Ha lavorato con uno tra i più grandi architetti del suo tempo, Giuseppe Terragni, e si è espresso nel segno di un astrattismo di matrice internazionale. Il Mart di Rovereto riscopre la figura di Mario Radice, straordinario interprete del Novecento italiano
Una stagione felice quella vissuta da Como e dal suo territorio negli Anni Trenta, con la città lariana a diventare piattaforma per sperimentare nuove soluzioni nel campo dell’architettura: grazie alla figura straordinaria di Giuseppe Terragni, fulcro di un movimento di rinnovamento che sa animare più ambiti della creatività. È questo il periodo in cui si sviluppa, in pittura, la parabola di una via tutta italiana all’astrattismo. Una via tracciata da Mario Radice.
Sono centinaia le opere, i bozzetti e le carte dell’artista lombardo conservati al Mart di Rovereto, che apre i propri archivi per una mostra che sa accendere l’attenzione su un episodio forse meno noto, ma tutt’altro che marginale, del Novecento italiano. Individuando con grande lucidità il filo rosso che ha unito pittura e architettura, per un processo di evoluzione comune che non ha avuto soluzione di continuità.
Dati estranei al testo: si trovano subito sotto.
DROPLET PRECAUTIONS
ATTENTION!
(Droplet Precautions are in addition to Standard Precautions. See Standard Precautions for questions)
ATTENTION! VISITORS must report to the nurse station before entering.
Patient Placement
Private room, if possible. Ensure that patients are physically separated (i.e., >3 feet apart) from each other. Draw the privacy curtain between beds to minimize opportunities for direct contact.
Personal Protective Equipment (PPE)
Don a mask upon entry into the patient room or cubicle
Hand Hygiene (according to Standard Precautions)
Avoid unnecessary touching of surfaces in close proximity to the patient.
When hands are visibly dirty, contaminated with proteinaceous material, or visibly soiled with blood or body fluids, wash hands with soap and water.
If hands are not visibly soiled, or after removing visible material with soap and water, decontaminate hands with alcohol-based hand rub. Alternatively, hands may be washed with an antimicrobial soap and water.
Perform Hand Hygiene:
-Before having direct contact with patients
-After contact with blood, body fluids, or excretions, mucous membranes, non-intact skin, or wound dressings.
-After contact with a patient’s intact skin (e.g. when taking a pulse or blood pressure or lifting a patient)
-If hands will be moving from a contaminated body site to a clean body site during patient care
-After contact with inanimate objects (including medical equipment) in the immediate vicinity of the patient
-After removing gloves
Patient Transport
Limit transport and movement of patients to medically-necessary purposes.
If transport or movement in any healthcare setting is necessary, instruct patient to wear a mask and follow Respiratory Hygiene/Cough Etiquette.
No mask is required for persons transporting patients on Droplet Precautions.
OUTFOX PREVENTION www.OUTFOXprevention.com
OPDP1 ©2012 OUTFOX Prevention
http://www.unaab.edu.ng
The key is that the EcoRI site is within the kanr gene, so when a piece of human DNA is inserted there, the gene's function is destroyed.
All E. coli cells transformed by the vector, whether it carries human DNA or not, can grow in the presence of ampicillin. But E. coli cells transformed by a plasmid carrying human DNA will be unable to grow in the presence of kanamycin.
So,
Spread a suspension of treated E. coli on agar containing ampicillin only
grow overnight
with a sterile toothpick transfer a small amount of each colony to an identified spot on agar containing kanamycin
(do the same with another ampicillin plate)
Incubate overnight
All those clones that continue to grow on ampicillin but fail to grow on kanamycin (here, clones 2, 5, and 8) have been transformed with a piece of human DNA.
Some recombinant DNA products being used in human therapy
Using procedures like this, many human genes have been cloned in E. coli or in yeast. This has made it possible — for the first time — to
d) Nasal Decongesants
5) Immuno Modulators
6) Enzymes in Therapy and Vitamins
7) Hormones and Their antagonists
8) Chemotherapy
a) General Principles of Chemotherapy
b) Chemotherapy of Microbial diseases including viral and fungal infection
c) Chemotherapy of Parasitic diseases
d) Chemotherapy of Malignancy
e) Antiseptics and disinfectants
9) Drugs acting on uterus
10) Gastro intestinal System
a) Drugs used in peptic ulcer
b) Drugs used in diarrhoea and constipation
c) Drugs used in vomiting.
Sono firmate proprio da Radice le decorazioni della celeberrima Casa del Fascio, capolavoro razionalista dello stesso Terragni; suo il progetto per la fontana di Camerlata posta a Milano, nel Parco Sempione, in occasione della sesta edizione della Triennale: lavori rappresentativi di una sensibilità trasversale, in grado di riflettere con originalità sulla dimensione dello spazio pubblico, sul rapporto tra l’arte e un tessuto urbano in rapido mutamento.
La portata innovativa di Radice si misura in modo perfetto nel suo percorso come pittore, nello sguardo lanciato ai movimenti delle avanguardie europee – dal Bauhaus a De Stijl passando per il Suprematismo sovietico – e nel suo ruolo di punto di riferimento per una generazione di artisti che si riconosce nelle opere di Manlio Rho e Aldo Galli, Carla Prina e Carla Badiali. Una pagina determinante, che dimostra l’attualità di una ricerca che sa smarcarsi dalle imposizioni dell’arte di regime per nutrirsi di un internazionalità coraggiosa.